Human activity will push concentrations of planet-warming carbon dioxide in the atmosphere to levels 50% higher than before the industrial revolution this year, breaching a symbolic climate change threshold, the UK’s Met Office forecast on Friday (8 January).
With 2021 seen as a critical year for implementing the 2015 Paris Agreement to avoid catastrophic climate change, scientists said the prediction underscored the need for rapid action to slash emissions of CO2 from burning coal, oil and natural gas.
“The human-caused build-up of CO2 in the atmosphere is accelerating,” said Richard Betts, a climate scientist at the Met Office. “It took over 200 years for levels to increase by 25%, but now just over 30 years later we are approaching a 50% increase.”
Emissions from fossil fuels and deforestation will cause CO2 to continue to accumulate in the atmosphere in 2021, with concentrations expected to exceed 417 parts per million (ppm) for several weeks from April to June for the first time.
That record level would be 50% higher than the concentration of 278 ppm at the dawn of the industrial era in the late 18th century, the Met Office said.

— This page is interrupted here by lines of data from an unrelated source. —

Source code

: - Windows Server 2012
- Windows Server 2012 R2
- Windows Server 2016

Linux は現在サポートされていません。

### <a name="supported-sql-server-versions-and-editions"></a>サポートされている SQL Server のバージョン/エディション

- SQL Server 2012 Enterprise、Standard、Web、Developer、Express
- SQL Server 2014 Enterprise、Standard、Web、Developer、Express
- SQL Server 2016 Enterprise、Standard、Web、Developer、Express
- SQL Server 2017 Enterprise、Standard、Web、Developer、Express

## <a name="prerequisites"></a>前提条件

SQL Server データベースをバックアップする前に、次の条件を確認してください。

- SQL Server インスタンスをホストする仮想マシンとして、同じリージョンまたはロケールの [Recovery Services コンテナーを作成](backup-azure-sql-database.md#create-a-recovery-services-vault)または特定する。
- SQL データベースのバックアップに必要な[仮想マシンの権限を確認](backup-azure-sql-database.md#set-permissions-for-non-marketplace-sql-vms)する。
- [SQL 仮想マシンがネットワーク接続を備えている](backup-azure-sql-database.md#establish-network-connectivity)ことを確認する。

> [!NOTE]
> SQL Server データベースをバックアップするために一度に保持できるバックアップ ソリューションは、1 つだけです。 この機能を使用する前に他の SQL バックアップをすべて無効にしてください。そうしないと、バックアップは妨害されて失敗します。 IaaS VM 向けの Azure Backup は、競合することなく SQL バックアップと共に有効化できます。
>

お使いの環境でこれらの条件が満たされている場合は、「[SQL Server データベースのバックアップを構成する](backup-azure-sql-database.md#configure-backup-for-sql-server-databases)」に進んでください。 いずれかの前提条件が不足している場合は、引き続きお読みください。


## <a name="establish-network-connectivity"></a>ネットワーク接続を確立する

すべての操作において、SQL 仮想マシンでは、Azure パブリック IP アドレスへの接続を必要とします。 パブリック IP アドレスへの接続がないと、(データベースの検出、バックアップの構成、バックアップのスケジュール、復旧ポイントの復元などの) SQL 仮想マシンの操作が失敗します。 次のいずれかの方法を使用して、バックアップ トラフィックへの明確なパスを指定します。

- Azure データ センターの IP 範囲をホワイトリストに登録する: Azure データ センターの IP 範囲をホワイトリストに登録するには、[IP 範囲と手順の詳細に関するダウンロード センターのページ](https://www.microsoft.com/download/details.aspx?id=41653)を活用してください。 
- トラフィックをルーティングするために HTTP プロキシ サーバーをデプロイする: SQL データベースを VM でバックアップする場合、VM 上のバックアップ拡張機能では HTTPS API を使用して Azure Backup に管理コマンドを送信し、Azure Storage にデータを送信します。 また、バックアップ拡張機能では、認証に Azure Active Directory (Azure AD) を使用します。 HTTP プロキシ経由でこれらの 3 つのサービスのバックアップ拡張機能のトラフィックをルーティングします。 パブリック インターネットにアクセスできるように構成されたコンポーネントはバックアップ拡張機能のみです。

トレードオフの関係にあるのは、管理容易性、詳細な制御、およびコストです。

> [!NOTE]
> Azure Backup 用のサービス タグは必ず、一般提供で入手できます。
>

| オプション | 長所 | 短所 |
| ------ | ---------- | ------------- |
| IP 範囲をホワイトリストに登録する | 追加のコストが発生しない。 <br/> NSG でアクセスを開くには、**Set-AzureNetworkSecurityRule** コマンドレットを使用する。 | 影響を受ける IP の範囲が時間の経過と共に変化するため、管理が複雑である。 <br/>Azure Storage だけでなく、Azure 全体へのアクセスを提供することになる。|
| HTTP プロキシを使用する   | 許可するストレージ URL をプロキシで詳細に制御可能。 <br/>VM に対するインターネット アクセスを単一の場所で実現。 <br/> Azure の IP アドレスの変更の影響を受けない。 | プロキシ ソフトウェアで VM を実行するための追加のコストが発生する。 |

The annual peak is likely to be followed by a cyclical fall as plants growing in the northern hemisphere summer absorb CO2. From September onwards, CO2 levels will resume rising, with the average annual concentration of the greenhouse gas seen at around 416.3 ppm, the Met Office said.
CO2 levels have long since passed levels considered safe by climate scientists. At a climate summit in Madrid in December, 2019, UN Secretary-General Antonio Guterres warned that 400 ppm had once been considered “an unthinkable tipping point.”
After falling sharply last spring as economies were hit by the coronavirus, emissions have now mostly returned to pre-pandemic levels, the Met Office said.
Nevertheless, the accumulation of C02 is expected to be slightly slower than usual in 2021 since weather patterns linked to a La Niña event should foster a burst of tropical forest growth that will soak up some emissions, the Met Office said.